Assigned task ::
Print only the lines from the top of the data through the line with "Identify the document", both included, skipping every picture.

Dataset records ::
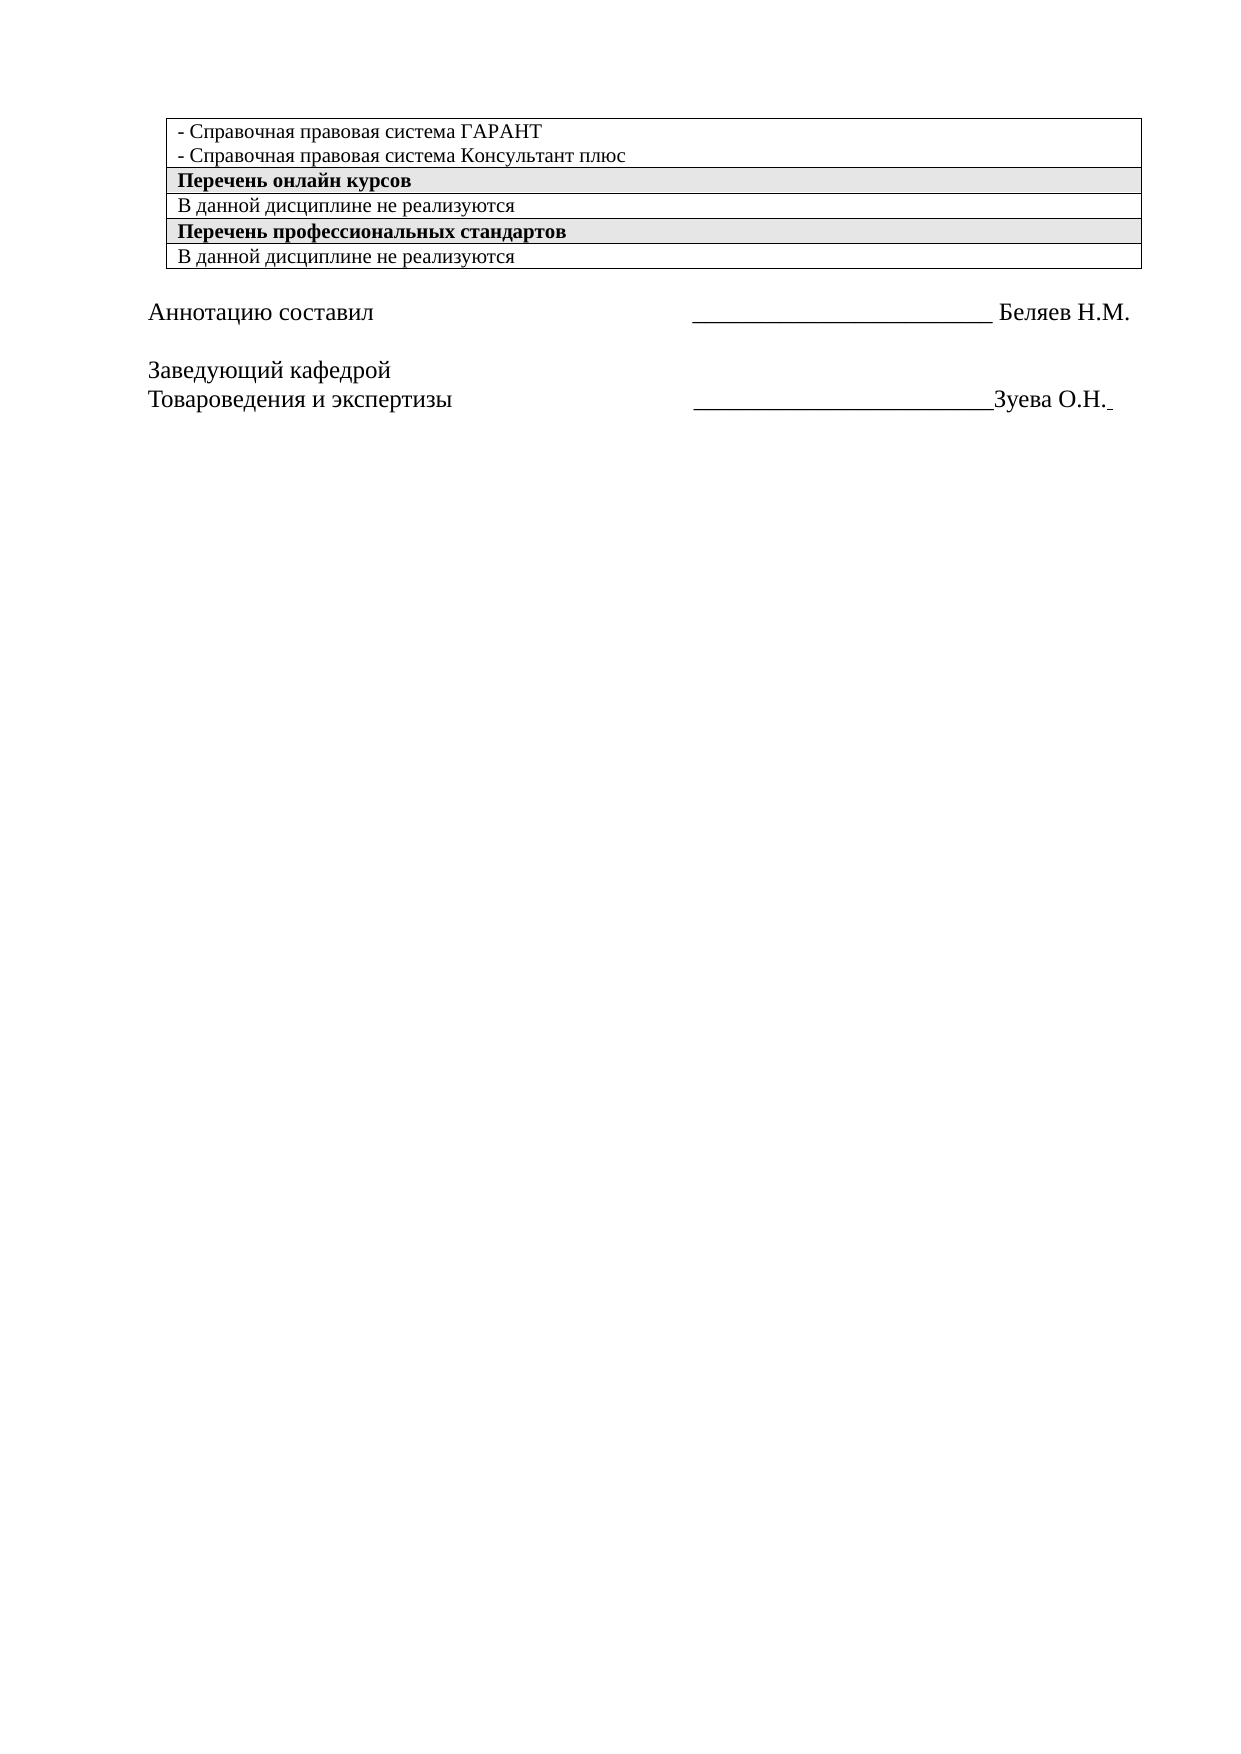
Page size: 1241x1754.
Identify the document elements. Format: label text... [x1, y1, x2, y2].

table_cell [167, 119, 1141, 167]
text Заведующий кафедрой [148, 355, 1152, 384]
table_cell В данной дисциплине не реализуются [167, 194, 1141, 217]
text Аннотацию составил ________________________ Беляев Н.М. [148, 297, 1152, 326]
table_cell В данной дисциплине не реализуются [167, 244, 1141, 268]
table_cell Перечень профессиональных стандартов [167, 219, 1141, 243]
table_cell Перечень онлайн курсов [167, 168, 1141, 192]
text Товароведения и экспертизы ________________________Зуева О.Н. [148, 384, 1152, 412]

Answer space ::
Page size: 1241x1754.
Identify the document elements. Format: label text... [x1, y1, x2, y2].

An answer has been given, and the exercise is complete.